The Watts De Peyster Fireman's Hall is located on Broadway in the village of Tivoli, New York. John Watts De Peyster, a resident, paid for it and gave it to the village for its fire department in 1898. It is a brick "storefront" firehouse, a type of fire station more commonly seen in cities at the time than small rural villages like Tivoli.

Since the construction of a new firehouse in 1986 it has been the village hall. In 1989 it was listed on the National Register of Historic Places, and three years later it also became a contributing property to the Hudson River Historic District, a National Historic Landmark.

==History==

Tivoli was incorporated as a village of the Town of Red Hook in 1872, after a period of tremendous growth due to commerce along the Hudson River. Two smaller existing settlements, Upper Red Hook Landing and Madalin, were combined in the new municipality.

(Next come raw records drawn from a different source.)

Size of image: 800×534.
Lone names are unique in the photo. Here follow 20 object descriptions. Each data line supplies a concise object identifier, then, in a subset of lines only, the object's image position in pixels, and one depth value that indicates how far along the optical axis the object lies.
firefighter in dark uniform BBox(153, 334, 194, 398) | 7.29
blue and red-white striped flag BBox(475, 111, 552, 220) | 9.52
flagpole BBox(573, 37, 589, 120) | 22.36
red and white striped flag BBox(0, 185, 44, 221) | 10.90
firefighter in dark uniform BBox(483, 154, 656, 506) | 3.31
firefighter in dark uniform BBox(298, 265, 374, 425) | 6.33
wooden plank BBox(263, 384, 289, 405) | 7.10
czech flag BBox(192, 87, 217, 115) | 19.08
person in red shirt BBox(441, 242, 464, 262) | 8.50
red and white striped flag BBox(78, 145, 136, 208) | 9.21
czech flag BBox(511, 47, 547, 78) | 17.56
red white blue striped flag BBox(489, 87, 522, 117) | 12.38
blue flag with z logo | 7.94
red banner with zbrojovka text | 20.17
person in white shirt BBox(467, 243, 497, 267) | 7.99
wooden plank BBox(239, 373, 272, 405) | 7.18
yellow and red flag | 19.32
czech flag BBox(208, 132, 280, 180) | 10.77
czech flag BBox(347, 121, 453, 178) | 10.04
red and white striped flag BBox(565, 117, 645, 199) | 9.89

As soon as the village came into existence, its government discussed the need for a new firehouse to serve the community. These discussions continued for a quarter-century, during which its commercial importance began to decline. In 1896 the Village Board passed legislation creating a fire department and calling a special election to decide how it would be financed. Two years later John Watts De Peyster, a wealthy resident of the area and village president as well as an influential authority on firefighting, saved the village the trouble by hiring local architect Michael O'Connor to design a new firehouse. Once it was built, he leased it to the village.

In 1900, during a tax dispute with the village, he barred the board from meeting there. He had also threatened to close the firehouse if his estranged son, who had been elected village president, was allowed in the building. Seven years later, upon his death, the lease passed to a local orphanage he had founded. That arrangement lasted until 1921, when his descendants bought the lease from the orphanage and donated the building to the village.

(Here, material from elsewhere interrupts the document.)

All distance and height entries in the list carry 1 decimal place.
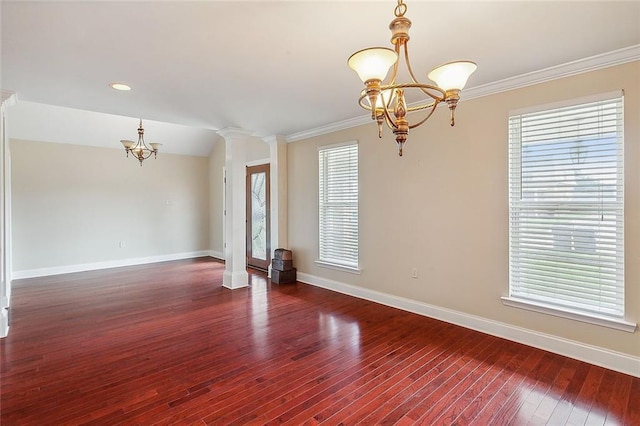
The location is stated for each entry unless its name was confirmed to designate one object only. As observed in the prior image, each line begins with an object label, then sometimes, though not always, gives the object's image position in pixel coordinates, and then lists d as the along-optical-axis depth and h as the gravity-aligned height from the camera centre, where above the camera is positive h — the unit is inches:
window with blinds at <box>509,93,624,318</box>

Since 1986, when a new firehouse was built, the building has been the location of the Tivoli Village Offices and Tivoli Free Library, as well as the Tivoli Bays Visitor Center of the Hudson River National Estuarine Research Reserve.

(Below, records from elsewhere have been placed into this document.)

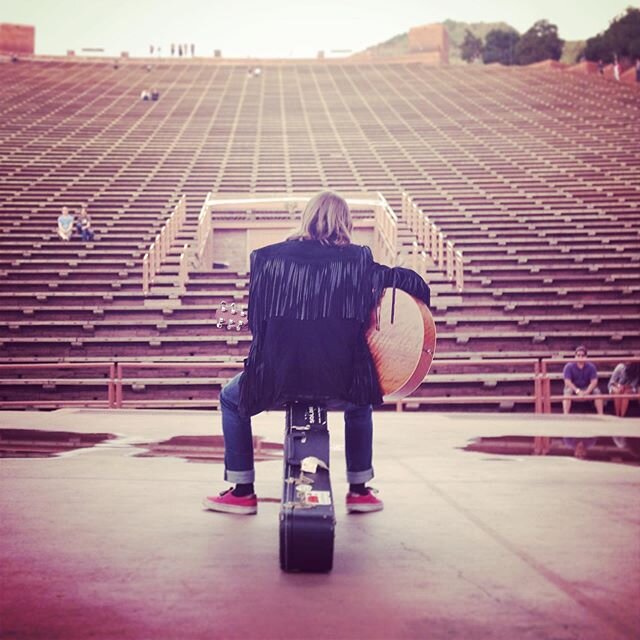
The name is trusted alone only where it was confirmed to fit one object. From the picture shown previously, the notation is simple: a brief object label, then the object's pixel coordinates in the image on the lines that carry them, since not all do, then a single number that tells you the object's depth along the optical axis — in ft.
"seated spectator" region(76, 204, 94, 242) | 55.11
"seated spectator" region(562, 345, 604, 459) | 33.68
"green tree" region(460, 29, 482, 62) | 225.97
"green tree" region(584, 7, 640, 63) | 146.67
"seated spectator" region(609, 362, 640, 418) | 34.55
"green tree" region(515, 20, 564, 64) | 187.93
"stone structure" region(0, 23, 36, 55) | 150.92
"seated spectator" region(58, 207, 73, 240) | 54.39
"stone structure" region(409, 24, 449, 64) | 168.14
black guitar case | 8.81
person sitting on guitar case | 10.28
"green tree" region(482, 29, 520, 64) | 217.36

The Watts de Peyster Fireman's Hall was restored and renovated in 1994.

==Building==

The firehouse is a three-story building, three bays wide by four deep, on a half-acre (2,000 m^{2}) lot in downtown Tivoli. It is faced in brick laid in English bond with contrasting stone courses at the floor levels. The hipped slate roof is pierced by a dormer with gabled parapet top, four chimneys and a round turreted tower rising from the southwest corner. The roofline's cornice is broken in front by the dormer.

On the northern (front) facade, the first floor has two former garage openings, now filled with paneled wooden doors, and a regular entrance between them. The course above them consists of stone blocks with oak leaves, a traditional European symbol in heraldry for firefighters. A cornerstone gives the architect, builder and date of construction, and a marble dedication plaque memorializes Watts and de Peyster. The stone basement is visible along the side and rear elevations.

Inside, the first floor is divided into the two large bays used originally for fire engines, with plaster walls, wainscoting, pressed tin ceilings and wooden-plank floors. The second floor, used originally as meeting rooms, has similar finishing as well as thin cast iron columns in its largest room. All rooms have their original carved mantel and fireplace cover. The third floor is a single large room with two large wood braces supporting the ceiling.

There is one outbuilding, a garage built during the mid-20th century. It is not considered a contributing property.

==Tivoli Bays Visitor Center of the Hudson River National Estuarine Research Reserve (HRNERR)==

Tivoli Bays is one of four coastal wetlands that comprise the Hudson River Reserve (HR), in the National Estuarine Research Reserve System (NERR). The HRNERR Tivoli Bays Visitor Center and Doorway to the Bays exhibit for the Tivoli Bays unit of the HRNERR are housed in Watts de Peyster Fireman's Hall. The Visitor Center and exhibit are depicted as "i" (Information) located on Kidd Lane on the map of the Tivoli Bays unit of the HRNERR. A nature trail leading to a canoe launch begins behind the building.